Gastón Acurio (Entrevista)


"La mescolanza nos distingue"
El Comercio / Entrevista / Jueves, 8 de junio de 2006

Gastón Acurio acaba de ser premiado como el Emprendedor de América Latina. Y no se detiene. Ahora quiere llevar el cebiche al mundo.
Camina por el mercado de Surquillo como si fuera su casa. Si va a comprar un huacatay o culantro, primero los prueba. Las caseras ya lo saben. Gastón Acurio saborea todas las frutas y vegetales antes de comprar. Los policías de tránsito le piden recetas. Los guardianes no le cobran. Todos quieren saber el secreto de un buen tacu tacu y Gastón sonríe. Tan genuino y humilde.

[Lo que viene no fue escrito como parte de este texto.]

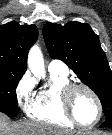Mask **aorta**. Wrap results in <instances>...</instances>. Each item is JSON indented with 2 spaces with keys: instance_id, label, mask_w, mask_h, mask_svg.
<instances>
[{
  "instance_id": "aorta-1",
  "label": "aorta",
  "mask_w": 112,
  "mask_h": 135,
  "mask_svg": "<svg viewBox=\"0 0 112 135\" xmlns=\"http://www.w3.org/2000/svg\"><path fill=\"white\" fill-rule=\"evenodd\" d=\"M28 68L32 72V74L37 77L41 78L45 75V65L42 52L37 45H34L28 54Z\"/></svg>"
}]
</instances>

Hace dos años lo entrevisté por primera vez. Entonces su restaurante Astrid&Gastón cumplía nueve años en Lima y seguía encabezando la lista de los top ten. También tenía un programa en el cable, un libro de recetas bajo el brazo y el disfrute de una sucursal de su sabor en Santiago de Chile. Gastón era exitoso. Hoy las cosas son mejores. Su historia ha superado la del chef que soñó y triunfó con sus recetas. Tiene dos restaurantes más en Lima, uno en Colombia, dos más a punto de abrirse en Caracas y Quito y una sanguchería está a la vuelta de la esquina. Una enciclopedia con diez tomos de comida peruana ya está entre sus manos. ¿Qué más? La revista América Economía acaba de premiarlo como el Emprendedor de América Latina 2005. El cocinero no cabe en su salsa. Dice que el premio no fue para él, sino para la cocina peruana. Es verdad. La suya es la historia de un hombre que va más allá del dinero acumulado. Gastón ama el Perú y la gente lo respeta por eso.
¿Cuál es el secreto de tu éxito?
Tengo miedo al fracaso. Yo no tengo ninguna intención de llegar a viejo y ser parte de una generación más de fracasados que no hizo nada por transformar el país. Por eso hay que dejar la sangre en la arena y trabajar 15 o 18 horas. Si hay que arriesgar, pues ni modo.
¿Gastón Acurio es una marca?
No lo sé. Uno de mis objetivos era lograr que Astrid&Gastón se convirtiera en una marca y para lograr eso había que transmitir una filosofía, trasladar las herramientas, formar los cuadros para que la idea saliera a Chile, Colombia o Ecuador. La idea era lograr que los peruanos nos sintiéramos orgullosos de nuestro sabor. Y lo logramos.
Cuando recién llegaste de Europa eras un chico afrancesado. ¿En qué momento decidiste mirarte el ombligo para cocinarle al Perú?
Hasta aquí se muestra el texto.